血糖のコントロールでは、主に高血糖に注意しなくてはいけませんが、低血糖も危険です。たとえば、脳は血糖しか栄養として使うことができません。そのため、血糖値が下がりすぎると、脳の活動が停止してしまい、意識を失って命を落とす可能性もあります。血糖値が高くなりすぎず低くなりすぎずという状態を維持するためには、規則正しく適切な量の食事をとることが大切です。

糖尿病による腎障害や肝障害、肥満や高血圧を合併している場合には、これらに対する食事療法も必要になります。

糖尿病に有効な運動療法とは?

有酸素運動とレジスタンス運動をバランスよく行う

糖尿病の運動療法では、主に有酸素運動とレジスタンス運動を行います。主にこの2つの運動をバランスよく行うことが有効でしょう。これらの運動によって、インスリン抵抗性と肥満の改善が見込まれます。

有酸素運動は、たとえばジョギングやウォーキングのような運動を指します。有酸素運動には、心肺機能を高めたり、インスリンの抵抗性や肥満を改善したりする効果が期待できます。

ジョギングを行う男性

一方、レジスタンス運動は、たとえば筋力トレーニングのような運動を指します。レジスタンス運動には、筋力を増やしたり、骨を強くしたりする効果が期待できます。筋力をつけることでインスリン抵抗性と肥満の長期的な改善につながります。

スポーツなど激しい運動は可能?

スポーツなど激しい運動を希望する場合、特に制限なく行うことが可能です。ただし、合併症があるために腎臓の機能が弱っていたり心臓の持病があったりする場合には、制限がある場合があります。

糖尿病の治療期間

食事療法や運動療法を生涯継続してほしい

一般的に、糖尿病を発症すると、完全に治癒する可能性は低いといわれています。そのため、食事療法や運動療法は生涯継続したほうがよいと考えられます。
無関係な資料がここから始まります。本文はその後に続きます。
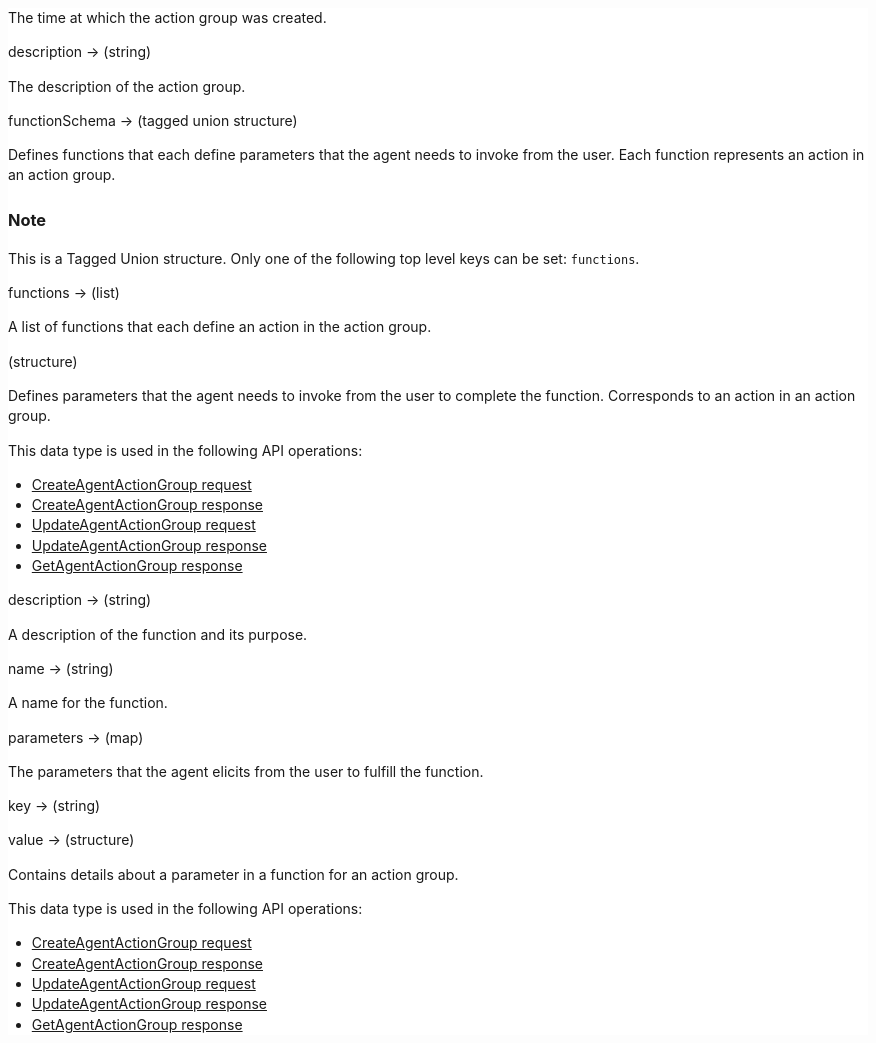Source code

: The time at which the action group was created.

description -> (string)

The description of the action group.

functionSchema -> (tagged union structure)

Defines functions that each define parameters that the agent needs to invoke from the user. Each function represents an action in an action group.

### Note

This is a Tagged Union structure. Only one of the following top level keys can be set: `functions`.

functions -> (list)

A list of functions that each define an action in the action group.

(structure)

Defines parameters that the agent needs to invoke from the user to complete the function. Corresponds to an action in an action group.

This data type is used in the following API operations:

- [CreateAgentActionGroup request](https://docs.aws.amazon.com/bedrock/latest/APIReference/API_agent_CreateAgentActionGroup.html#API_agent_CreateAgentActionGroup_RequestSyntax)
- [CreateAgentActionGroup response](https://docs.aws.amazon.com/bedrock/latest/APIReference/API_agent_CreateAgentActionGroup.html#API_agent_CreateAgentActionGroup_ResponseSyntax)
- [UpdateAgentActionGroup request](https://docs.aws.amazon.com/bedrock/latest/APIReference/API_agent_UpdateAgentActionGroup.html#API_agent_UpdateAgentActionGroup_RequestSyntax)
- [UpdateAgentActionGroup response](https://docs.aws.amazon.com/bedrock/latest/APIReference/API_agent_UpdateAgentActionGroup.html#API_agent_UpdateAgentActionGroup_ResponseSyntax)
- [GetAgentActionGroup response](https://docs.aws.amazon.com/bedrock/latest/APIReference/API_agent_GetAgentActionGroup.html#API_agent_GetAgentActionGroup_ResponseSyntax)

description -> (string)

A description of the function and its purpose.

name -> (string)

A name for the function.

parameters -> (map)

The parameters that the agent elicits from the user to fulfill the function.

key -> (string)

value -> (structure)

Contains details about a parameter in a function for an action group.

This data type is used in the following API operations:

- [CreateAgentActionGroup request](https://docs.aws.amazon.com/bedrock/latest/APIReference/API_agent_CreateAgentActionGroup.html#API_agent_CreateAgentActionGroup_RequestSyntax)
- [CreateAgentActionGroup response](https://docs.aws.amazon.com/bedrock/latest/APIReference/API_agent_CreateAgentActionGroup.html#API_agent_CreateAgentActionGroup_ResponseSyntax)
- [UpdateAgentActionGroup request](https://docs.aws.amazon.com/bedrock/latest/APIReference/API_agent_UpdateAgentActionGroup.html#API_agent_UpdateAgentActionGroup_RequestSyntax)
- [UpdateAgentActionGroup response](https://docs.aws.amazon.com/bedrock/latest/APIReference/API_agent_UpdateAgentActionGroup.html#API_agent_UpdateAgentActionGroup_ResponseSyntax)
- [GetAgentActionGroup response](https://docs.aws.amazon.com/bedrock/latest/APIReference/API_agent_GetAgentActionGroup.html#API_agent_GetAgentActionGroup_ResponseSyntax)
治療によって状態が改善されたとしても、加齢と共に糖尿病が悪化するケースもあります。それは、加齢によってインスリンの分泌機能が低下したり、インスリンのはたらきが悪くなったりするからです。そのため、たとえ状態がよくなったとしても治療を継続することが推奨されます。

糖尿病を治療しないとどうなる?

合併症が起こる可能性が高くなる

診断を受ける男性

記事3『糖尿病の合併症とその予防-どんなことに注意したらいいの?』で詳しくお話ししますが、糖尿病の治療を中断してしまうと、血糖をうまくコントロールすることができないために合併症の発症につながる可能性があります。

たとえば、目が見えづらくなる網膜症、腎臓の機能が悪くなる腎症、手足にしびれや痛みを生じたり感覚がなくなったりする神経障害は、糖尿病の3大合併症といわれています。これらの合併症が重症化すると、失明や手足の切断などにつながることがあるため、注意が必要です。合併症を発症しやすいかどうかは個人差が大きいですが、仮に合併症を発症しやすい方が治療を中断してしまった場合には、発症する可能性は高くなってしまいます。治療によって改善されたとしても、食事療法や運動療法、場合によっては薬物療法を続けてほしいと思います。